PROVIDED DATA: Begin

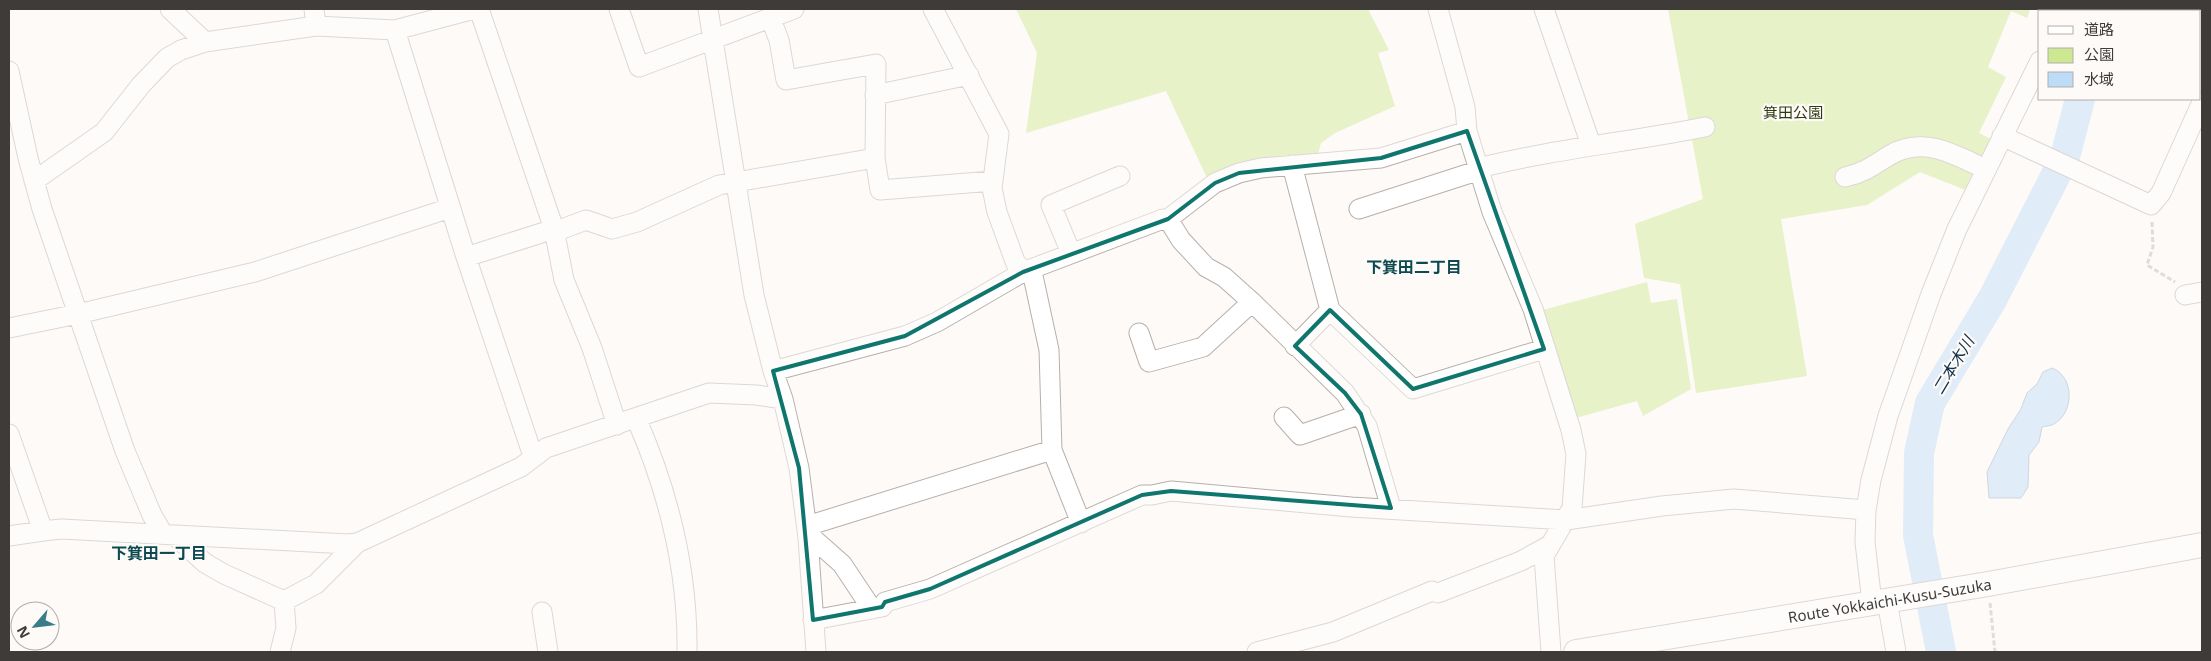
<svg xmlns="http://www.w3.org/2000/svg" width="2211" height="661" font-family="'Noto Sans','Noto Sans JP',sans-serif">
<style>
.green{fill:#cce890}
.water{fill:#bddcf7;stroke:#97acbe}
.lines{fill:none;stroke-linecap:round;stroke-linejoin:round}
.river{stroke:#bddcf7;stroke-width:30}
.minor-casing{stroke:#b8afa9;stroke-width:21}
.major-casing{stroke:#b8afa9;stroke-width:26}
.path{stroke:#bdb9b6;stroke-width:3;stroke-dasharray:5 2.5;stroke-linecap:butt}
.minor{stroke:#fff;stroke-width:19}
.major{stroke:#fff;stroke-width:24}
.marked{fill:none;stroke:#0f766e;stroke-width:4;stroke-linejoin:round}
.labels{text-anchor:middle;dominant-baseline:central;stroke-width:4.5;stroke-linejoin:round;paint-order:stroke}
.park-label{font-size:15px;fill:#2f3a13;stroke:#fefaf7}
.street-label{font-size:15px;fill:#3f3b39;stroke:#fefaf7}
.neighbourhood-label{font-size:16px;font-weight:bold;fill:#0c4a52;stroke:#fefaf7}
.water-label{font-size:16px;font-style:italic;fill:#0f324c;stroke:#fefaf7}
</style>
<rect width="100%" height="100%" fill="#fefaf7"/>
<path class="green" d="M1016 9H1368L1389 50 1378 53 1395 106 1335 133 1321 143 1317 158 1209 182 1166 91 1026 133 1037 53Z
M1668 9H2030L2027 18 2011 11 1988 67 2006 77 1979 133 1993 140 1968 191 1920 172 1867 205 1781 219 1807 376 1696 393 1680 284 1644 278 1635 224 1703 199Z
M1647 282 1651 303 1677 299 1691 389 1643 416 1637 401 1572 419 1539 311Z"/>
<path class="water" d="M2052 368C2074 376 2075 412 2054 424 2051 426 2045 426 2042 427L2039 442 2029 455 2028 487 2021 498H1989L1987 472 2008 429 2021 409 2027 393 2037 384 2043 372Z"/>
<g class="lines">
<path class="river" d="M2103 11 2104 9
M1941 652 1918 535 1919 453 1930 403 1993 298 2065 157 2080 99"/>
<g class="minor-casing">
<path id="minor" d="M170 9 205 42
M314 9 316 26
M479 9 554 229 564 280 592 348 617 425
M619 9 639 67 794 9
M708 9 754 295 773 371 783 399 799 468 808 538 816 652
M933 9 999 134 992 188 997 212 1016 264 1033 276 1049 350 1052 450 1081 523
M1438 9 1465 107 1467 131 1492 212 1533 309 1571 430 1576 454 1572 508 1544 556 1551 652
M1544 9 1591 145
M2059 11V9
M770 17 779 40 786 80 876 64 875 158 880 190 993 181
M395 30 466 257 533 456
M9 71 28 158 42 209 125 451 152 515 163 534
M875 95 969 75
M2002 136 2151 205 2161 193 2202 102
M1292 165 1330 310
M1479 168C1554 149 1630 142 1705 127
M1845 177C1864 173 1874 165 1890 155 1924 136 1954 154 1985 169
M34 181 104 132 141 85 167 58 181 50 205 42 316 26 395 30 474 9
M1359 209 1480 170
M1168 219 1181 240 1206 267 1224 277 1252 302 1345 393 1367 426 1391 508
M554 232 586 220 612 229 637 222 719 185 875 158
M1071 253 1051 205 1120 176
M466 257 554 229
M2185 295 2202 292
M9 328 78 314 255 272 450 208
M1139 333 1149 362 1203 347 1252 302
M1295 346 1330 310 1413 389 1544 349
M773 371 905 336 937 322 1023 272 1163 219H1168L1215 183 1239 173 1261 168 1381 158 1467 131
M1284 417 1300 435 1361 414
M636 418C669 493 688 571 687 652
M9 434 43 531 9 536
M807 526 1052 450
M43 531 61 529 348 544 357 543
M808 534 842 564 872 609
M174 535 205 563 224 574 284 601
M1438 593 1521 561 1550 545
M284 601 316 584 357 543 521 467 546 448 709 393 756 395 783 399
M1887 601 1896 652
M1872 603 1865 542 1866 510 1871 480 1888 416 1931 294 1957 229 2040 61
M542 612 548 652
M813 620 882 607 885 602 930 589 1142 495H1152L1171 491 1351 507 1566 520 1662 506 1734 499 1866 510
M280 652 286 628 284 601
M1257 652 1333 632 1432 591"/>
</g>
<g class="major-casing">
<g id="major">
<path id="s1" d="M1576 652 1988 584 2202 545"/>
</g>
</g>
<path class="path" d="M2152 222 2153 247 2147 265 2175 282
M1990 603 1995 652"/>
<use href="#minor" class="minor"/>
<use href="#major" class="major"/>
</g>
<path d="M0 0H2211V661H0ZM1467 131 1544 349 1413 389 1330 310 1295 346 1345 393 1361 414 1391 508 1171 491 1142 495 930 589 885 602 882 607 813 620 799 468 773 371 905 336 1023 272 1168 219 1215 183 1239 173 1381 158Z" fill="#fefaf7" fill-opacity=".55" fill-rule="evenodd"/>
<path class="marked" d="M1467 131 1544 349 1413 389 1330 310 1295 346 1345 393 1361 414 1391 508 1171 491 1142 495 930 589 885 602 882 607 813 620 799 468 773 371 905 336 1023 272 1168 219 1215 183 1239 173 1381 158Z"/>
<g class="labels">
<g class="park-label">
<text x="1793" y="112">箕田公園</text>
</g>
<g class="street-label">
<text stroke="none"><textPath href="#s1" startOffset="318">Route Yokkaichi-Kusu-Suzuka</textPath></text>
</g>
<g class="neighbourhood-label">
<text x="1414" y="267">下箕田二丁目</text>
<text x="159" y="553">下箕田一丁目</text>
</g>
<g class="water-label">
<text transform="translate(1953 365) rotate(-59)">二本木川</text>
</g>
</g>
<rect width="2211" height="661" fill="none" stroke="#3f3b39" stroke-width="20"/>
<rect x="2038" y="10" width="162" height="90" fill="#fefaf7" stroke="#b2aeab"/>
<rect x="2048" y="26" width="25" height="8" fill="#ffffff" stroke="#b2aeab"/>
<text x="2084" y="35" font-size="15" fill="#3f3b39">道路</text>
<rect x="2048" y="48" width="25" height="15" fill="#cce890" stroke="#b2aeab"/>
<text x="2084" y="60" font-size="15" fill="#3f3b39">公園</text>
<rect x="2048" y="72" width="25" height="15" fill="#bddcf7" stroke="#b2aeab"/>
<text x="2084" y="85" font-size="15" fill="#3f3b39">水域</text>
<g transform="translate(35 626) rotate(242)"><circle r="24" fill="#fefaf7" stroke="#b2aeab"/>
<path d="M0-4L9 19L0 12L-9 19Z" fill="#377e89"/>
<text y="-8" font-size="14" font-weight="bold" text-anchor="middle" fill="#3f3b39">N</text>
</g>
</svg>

PROVIDED DATA: End
PROVIDED DATA: Begin

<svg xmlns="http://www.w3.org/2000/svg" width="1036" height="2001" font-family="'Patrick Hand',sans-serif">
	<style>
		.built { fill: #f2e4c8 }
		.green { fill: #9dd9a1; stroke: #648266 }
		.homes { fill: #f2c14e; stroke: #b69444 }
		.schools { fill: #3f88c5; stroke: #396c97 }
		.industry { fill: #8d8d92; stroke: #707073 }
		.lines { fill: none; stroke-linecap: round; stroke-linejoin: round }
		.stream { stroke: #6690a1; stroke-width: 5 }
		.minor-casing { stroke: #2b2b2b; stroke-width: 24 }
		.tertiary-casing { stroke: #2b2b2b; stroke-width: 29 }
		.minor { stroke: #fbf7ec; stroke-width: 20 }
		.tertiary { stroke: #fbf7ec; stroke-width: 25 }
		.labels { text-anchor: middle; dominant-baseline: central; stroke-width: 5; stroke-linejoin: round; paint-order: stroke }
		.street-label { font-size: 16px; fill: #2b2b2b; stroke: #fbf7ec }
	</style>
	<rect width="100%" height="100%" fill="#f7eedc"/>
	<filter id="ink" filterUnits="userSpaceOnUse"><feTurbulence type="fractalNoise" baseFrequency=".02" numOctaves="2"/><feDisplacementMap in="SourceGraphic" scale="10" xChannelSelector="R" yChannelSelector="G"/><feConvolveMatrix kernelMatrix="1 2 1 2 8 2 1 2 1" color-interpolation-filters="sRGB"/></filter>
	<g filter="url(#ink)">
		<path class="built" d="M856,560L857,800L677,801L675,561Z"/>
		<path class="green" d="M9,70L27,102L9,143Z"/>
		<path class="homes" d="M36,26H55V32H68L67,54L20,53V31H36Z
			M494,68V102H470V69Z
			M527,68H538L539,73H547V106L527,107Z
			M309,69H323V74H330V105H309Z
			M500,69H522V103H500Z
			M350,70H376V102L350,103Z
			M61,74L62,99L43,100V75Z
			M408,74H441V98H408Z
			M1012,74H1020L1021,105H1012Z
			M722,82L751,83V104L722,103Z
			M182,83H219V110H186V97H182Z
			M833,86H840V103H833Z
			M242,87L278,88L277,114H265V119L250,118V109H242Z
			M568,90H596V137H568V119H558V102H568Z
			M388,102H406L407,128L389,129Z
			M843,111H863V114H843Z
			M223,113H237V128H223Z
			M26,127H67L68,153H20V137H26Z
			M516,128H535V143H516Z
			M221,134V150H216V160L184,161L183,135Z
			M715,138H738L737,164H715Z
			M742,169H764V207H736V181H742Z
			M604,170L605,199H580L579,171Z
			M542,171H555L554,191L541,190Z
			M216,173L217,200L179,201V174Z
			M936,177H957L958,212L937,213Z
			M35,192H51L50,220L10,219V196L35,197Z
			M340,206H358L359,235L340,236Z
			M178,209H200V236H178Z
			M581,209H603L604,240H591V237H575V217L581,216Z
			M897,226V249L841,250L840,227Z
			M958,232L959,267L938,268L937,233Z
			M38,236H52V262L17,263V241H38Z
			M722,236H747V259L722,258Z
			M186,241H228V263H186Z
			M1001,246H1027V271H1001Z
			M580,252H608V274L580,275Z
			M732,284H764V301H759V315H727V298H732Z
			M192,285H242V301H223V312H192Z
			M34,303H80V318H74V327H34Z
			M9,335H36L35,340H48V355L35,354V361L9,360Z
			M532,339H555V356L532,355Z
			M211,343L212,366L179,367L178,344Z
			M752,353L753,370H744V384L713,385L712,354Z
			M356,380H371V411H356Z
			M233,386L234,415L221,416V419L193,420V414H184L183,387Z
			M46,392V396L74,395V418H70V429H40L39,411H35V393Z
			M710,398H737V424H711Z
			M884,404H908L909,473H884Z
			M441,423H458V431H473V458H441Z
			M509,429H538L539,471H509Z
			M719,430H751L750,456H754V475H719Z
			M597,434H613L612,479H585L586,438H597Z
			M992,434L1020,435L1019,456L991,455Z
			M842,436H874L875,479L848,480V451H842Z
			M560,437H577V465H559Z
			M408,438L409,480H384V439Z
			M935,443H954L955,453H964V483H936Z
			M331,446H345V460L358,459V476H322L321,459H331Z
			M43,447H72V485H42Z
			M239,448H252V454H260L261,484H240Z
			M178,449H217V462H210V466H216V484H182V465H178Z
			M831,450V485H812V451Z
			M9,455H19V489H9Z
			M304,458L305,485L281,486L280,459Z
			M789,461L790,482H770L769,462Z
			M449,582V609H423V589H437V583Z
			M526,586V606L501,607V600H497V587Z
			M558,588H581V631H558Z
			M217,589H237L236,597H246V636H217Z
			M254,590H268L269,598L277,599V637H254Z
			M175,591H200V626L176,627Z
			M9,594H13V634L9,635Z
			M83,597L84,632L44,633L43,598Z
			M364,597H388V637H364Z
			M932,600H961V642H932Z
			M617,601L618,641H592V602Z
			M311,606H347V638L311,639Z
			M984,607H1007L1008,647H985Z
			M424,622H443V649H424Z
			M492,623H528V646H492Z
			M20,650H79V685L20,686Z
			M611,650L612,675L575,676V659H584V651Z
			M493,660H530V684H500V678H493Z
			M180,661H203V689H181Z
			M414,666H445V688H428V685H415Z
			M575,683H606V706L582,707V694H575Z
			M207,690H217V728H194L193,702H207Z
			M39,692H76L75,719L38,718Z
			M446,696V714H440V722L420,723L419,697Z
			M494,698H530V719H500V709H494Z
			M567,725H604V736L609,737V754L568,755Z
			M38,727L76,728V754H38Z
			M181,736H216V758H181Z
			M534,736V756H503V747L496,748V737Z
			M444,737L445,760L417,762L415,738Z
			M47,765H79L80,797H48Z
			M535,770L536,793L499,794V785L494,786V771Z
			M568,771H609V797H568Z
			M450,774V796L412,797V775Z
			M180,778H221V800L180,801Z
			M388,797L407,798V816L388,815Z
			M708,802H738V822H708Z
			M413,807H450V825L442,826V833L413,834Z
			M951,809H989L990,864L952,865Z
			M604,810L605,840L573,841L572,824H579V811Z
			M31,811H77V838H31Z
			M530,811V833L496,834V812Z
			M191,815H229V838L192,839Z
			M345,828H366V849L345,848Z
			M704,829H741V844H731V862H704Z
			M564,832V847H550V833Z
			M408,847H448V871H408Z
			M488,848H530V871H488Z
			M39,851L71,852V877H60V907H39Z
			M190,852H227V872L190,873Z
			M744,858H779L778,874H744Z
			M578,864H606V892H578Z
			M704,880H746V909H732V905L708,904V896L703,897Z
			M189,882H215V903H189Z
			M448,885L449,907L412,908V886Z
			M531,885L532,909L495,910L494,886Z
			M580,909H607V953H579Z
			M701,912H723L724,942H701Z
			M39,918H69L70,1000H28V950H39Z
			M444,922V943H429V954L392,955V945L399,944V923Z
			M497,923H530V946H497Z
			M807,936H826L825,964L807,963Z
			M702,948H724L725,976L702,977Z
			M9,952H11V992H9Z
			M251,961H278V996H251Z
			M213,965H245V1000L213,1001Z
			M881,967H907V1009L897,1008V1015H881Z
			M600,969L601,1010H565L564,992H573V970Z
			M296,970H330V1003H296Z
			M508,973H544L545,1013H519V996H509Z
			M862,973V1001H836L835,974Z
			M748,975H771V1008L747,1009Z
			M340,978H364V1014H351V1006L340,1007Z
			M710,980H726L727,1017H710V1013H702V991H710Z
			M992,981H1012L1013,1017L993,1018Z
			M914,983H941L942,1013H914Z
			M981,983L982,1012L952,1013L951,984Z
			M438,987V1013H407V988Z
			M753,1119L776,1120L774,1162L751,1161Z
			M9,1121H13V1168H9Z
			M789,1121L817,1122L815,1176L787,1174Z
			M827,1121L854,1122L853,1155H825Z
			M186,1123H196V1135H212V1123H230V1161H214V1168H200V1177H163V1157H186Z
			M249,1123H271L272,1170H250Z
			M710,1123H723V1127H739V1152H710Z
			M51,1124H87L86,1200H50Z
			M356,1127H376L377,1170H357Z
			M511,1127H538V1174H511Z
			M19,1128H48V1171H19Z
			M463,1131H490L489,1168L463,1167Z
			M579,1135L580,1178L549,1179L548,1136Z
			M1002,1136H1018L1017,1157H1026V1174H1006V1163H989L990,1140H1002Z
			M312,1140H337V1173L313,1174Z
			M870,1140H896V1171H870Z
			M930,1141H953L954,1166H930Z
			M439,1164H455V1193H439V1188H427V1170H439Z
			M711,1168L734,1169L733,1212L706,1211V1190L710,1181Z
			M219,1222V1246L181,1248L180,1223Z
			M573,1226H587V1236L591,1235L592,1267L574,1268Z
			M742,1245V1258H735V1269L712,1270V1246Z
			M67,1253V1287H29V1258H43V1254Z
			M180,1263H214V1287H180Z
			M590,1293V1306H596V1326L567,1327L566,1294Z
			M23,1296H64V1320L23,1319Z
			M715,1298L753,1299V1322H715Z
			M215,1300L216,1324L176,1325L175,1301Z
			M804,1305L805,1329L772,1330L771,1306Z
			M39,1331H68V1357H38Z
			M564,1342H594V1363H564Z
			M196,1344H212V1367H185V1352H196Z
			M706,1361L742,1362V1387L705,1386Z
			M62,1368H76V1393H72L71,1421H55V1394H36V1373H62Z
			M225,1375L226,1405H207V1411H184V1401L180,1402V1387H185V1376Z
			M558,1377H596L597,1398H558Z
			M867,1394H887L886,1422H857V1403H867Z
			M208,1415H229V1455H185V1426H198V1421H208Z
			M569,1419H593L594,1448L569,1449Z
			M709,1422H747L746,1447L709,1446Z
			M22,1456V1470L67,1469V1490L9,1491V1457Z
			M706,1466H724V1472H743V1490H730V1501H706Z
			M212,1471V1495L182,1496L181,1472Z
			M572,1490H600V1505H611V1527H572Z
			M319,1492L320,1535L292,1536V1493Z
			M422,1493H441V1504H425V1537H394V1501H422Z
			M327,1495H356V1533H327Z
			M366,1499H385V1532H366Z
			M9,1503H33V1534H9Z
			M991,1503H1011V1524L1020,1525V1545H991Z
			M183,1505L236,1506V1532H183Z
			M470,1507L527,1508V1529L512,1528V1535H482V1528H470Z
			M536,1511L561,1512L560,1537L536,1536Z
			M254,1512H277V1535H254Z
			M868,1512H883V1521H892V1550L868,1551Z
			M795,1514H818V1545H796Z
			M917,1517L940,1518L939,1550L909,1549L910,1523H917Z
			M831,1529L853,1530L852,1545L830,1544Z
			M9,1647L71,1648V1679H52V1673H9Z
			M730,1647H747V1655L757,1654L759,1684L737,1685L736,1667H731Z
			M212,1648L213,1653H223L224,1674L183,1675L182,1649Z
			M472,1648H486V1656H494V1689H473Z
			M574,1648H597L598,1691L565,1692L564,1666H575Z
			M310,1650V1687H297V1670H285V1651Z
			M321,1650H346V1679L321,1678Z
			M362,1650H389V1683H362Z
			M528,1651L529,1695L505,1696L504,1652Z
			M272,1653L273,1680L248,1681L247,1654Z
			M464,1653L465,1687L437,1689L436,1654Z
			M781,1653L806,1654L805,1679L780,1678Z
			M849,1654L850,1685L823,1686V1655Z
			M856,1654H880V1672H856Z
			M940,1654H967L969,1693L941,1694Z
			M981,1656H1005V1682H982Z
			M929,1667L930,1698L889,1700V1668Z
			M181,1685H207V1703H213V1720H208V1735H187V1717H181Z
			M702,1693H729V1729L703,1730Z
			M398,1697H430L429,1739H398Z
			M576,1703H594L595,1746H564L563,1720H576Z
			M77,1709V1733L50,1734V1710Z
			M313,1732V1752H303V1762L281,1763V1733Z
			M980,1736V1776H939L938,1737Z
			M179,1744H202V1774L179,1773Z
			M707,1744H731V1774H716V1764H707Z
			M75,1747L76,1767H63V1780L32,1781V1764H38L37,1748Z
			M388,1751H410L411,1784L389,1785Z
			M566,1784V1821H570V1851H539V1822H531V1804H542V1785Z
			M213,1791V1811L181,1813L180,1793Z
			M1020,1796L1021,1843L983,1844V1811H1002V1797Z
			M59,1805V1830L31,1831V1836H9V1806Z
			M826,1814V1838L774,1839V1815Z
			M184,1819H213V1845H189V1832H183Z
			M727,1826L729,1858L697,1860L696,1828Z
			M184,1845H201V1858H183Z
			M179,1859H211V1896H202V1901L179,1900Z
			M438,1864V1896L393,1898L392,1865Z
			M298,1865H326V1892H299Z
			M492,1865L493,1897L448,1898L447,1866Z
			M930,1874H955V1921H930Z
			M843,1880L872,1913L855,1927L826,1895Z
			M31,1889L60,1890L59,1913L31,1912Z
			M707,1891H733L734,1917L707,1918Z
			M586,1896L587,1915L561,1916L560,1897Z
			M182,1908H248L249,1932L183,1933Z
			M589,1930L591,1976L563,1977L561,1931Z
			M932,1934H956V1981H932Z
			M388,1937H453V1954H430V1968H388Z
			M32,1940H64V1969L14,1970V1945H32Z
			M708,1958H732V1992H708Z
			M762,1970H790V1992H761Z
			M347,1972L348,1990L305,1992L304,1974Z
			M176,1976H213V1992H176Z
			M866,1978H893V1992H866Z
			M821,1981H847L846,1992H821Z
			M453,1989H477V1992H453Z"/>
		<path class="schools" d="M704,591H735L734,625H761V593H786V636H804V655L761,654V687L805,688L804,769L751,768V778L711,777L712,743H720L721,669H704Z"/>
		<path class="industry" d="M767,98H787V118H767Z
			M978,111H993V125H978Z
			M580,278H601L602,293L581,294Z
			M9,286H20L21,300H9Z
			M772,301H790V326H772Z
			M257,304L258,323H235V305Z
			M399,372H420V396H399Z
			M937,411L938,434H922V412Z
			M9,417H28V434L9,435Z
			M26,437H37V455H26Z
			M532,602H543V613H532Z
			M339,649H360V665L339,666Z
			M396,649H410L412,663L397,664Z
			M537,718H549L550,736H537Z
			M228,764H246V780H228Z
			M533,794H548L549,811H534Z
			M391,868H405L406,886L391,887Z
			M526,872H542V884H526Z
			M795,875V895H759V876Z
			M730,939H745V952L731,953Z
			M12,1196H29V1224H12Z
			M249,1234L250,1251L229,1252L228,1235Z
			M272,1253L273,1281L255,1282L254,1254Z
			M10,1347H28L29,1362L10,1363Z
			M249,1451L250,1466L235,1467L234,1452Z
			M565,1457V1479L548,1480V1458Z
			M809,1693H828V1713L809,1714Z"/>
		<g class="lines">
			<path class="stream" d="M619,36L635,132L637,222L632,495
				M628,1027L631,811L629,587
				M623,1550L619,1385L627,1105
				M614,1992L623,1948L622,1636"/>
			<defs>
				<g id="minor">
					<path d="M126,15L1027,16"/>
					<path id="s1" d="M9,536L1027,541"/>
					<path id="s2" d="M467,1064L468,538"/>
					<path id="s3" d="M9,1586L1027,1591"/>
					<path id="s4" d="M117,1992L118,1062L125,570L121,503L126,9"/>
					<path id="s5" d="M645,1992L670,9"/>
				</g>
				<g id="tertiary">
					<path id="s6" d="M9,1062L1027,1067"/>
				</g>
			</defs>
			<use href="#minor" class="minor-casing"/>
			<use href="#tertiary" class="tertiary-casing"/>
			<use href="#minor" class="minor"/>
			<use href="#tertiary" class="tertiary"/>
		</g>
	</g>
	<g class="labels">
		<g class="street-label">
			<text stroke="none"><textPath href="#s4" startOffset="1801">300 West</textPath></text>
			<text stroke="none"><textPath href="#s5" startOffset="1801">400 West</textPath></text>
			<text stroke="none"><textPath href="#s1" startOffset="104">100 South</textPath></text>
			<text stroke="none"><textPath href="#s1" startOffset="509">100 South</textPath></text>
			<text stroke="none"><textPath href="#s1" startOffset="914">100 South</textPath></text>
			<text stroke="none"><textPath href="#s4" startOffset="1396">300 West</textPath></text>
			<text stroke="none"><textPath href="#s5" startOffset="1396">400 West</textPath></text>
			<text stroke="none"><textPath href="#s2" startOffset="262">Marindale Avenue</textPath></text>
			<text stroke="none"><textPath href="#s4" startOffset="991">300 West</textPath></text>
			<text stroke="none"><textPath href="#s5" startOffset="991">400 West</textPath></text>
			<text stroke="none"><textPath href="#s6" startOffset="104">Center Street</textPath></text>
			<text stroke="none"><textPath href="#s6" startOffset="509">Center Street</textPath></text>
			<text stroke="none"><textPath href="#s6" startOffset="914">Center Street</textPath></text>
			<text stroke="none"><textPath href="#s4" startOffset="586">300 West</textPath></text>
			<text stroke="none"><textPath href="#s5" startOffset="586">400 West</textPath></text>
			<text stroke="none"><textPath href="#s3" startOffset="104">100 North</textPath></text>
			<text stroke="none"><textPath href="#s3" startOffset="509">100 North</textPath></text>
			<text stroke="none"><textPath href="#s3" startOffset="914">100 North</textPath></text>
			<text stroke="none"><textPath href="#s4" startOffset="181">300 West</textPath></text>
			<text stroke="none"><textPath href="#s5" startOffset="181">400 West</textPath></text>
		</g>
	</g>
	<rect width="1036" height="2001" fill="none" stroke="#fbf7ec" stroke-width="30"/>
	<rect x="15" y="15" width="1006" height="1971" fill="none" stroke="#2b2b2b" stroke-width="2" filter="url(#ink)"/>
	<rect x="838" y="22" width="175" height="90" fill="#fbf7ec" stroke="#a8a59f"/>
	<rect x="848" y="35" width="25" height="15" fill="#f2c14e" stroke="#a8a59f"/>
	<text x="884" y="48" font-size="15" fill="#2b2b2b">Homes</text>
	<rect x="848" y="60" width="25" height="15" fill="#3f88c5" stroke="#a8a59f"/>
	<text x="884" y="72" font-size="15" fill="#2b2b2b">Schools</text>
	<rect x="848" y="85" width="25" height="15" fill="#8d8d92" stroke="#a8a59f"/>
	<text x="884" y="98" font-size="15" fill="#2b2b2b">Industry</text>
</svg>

PROVIDED DATA: End

## WHAT YOU NEED TO DO
Go to the line in the material above that contains "M340,978H364V1014H351V1006L340,1007Z" and copy exactly from there through the line that contains "M569,1419H593L594,1448L569,1449Z", stopping after it.

## WRITTEN RESPONSE
			M340,978H364V1014H351V1006L340,1007Z
			M710,980H726L727,1017H710V1013H702V991H710Z
			M992,981H1012L1013,1017L993,1018Z
			M914,983H941L942,1013H914Z
			M981,983L982,1012L952,1013L951,984Z
			M438,987V1013H407V988Z
			M753,1119L776,1120L774,1162L751,1161Z
			M9,1121H13V1168H9Z
			M789,1121L817,1122L815,1176L787,1174Z
			M827,1121L854,1122L853,1155H825Z
			M186,1123H196V1135H212V1123H230V1161H214V1168H200V1177H163V1157H186Z
			M249,1123H271L272,1170H250Z
			M710,1123H723V1127H739V1152H710Z
			M51,1124H87L86,1200H50Z
			M356,1127H376L377,1170H357Z
			M511,1127H538V1174H511Z
			M19,1128H48V1171H19Z
			M463,1131H490L489,1168L463,1167Z
			M579,1135L580,1178L549,1179L548,1136Z
			M1002,1136H1018L1017,1157H1026V1174H1006V1163H989L990,1140H1002Z
			M312,1140H337V1173L313,1174Z
			M870,1140H896V1171H870Z
			M930,1141H953L954,1166H930Z
			M439,1164H455V1193H439V1188H427V1170H439Z
			M711,1168L734,1169L733,1212L706,1211V1190L710,1181Z
			M219,1222V1246L181,1248L180,1223Z
			M573,1226H587V1236L591,1235L592,1267L574,1268Z
			M742,1245V1258H735V1269L712,1270V1246Z
			M67,1253V1287H29V1258H43V1254Z
			M180,1263H214V1287H180Z
			M590,1293V1306H596V1326L567,1327L566,1294Z
			M23,1296H64V1320L23,1319Z
			M715,1298L753,1299V1322H715Z
			M215,1300L216,1324L176,1325L175,1301Z
			M804,1305L805,1329L772,1330L771,1306Z
			M39,1331H68V1357H38Z
			M564,1342H594V1363H564Z
			M196,1344H212V1367H185V1352H196Z
			M706,1361L742,1362V1387L705,1386Z
			M62,1368H76V1393H72L71,1421H55V1394H36V1373H62Z
			M225,1375L226,1405H207V1411H184V1401L180,1402V1387H185V1376Z
			M558,1377H596L597,1398H558Z
			M867,1394H887L886,1422H857V1403H867Z
			M208,1415H229V1455H185V1426H198V1421H208Z
			M569,1419H593L594,1448L569,1449Z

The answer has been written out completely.